By limiting the batch’s exposure to oxygen, you reduce the conversion to acetic acid.
A Note on Aging, Or: A Little Bit of Acetic Acid Might Be Desirable!
For many recipes and styles, I wouldn’t worry too much about a tiny bit of acetic acid conversion.
In fact, it can be a fundamental, and even desirable, part of long-term aging.
For many production red wines, it’s considered “best practice” to use a decanter or to let the wine “breathe” before tasting it. This exposes it to air, and allows the bacteria to begin producing acetic acid.
You wouldn’t let it sit out for days or even hours, but after a few minutes, the wine “opens up.”
For many beers, meads, and wines aged long-term in oak barrels, this same thing happens to them very methodically and slowly. Wooden barrels are porous, which allows a tiny bit of air to penetrate the vessel and enter the liquid over time, resulting in a very slow and very small amount of oxidation over time.

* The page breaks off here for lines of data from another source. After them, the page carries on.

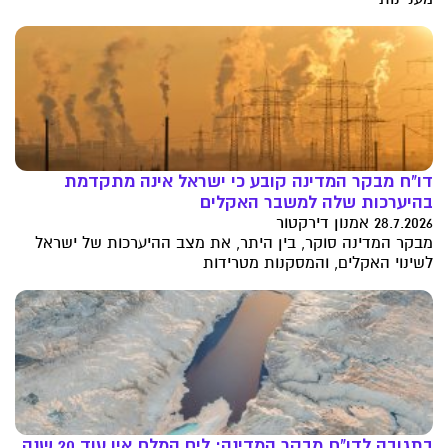
דו"ח מבקר המדינה קובע כי ישראל אינה מתקדמת
בהיערכות שלה למשבר האקלים
28.7.2026 אמנון דירקטור
מבקר המדינה סוקר, בין היתר, את מצב ההיערכות של ישראל
לשינוי האקלים, והמסקנות מטרידות
בתגובה לדו"ח מבקר המדינה: לים המלח אין עוד 20 שנה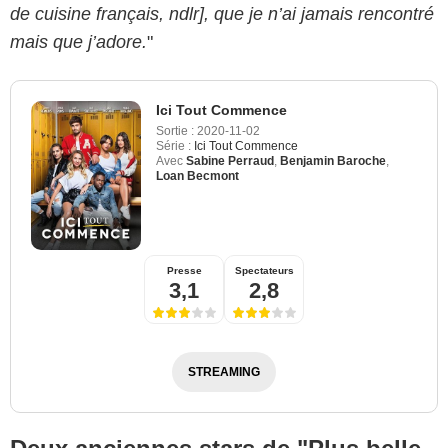
de cuisine français, ndlr], que je n’ai jamais rencontré
mais que j’adore.
"
Ici Tout Commence
Sortie :
2020-11-02
Série :
Ici Tout Commence
Avec
Sabine Perraud
,
Benjamin Baroche
,
Loan Becmont
Presse
Spectateurs
3,1
2,8
STREAMING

This is actually desirable, in some cases. Obviously not all recipes and styles benefit from this (I imagine a hazy IPA would not be good after long-term aging and even a minor amount of oxidation) but for many, it can build character.
My point is: don’t worry so much. If a tiny bit of acetic acid has built up in your batch, it might actually be a good thing. Try it out, and if it tastes good, enjoy it!
If it is a little too sharp, it might benefit from long-term aging, either in secondary or in the bottle.
Obviously, though, if it’s fully converted to vinegar, it’s probably not going to be good for drinking.
Conclusion
If it smells like vinegar, and it tastes like vinegar, it’s probably vinegar.
But if your beer, mead, or wine has been contaminated and turned into vinegar, it’s not the end of the world! Keep the batch, use it for cooking, and try again.
As long as you follow best practices, and meticulously manage your brew to limit exposure to oxygen, however, you should be fine.
And just a little bit of oxygen and acetic acid conversion may not be a terrible thing, depending on what you’re trying to make.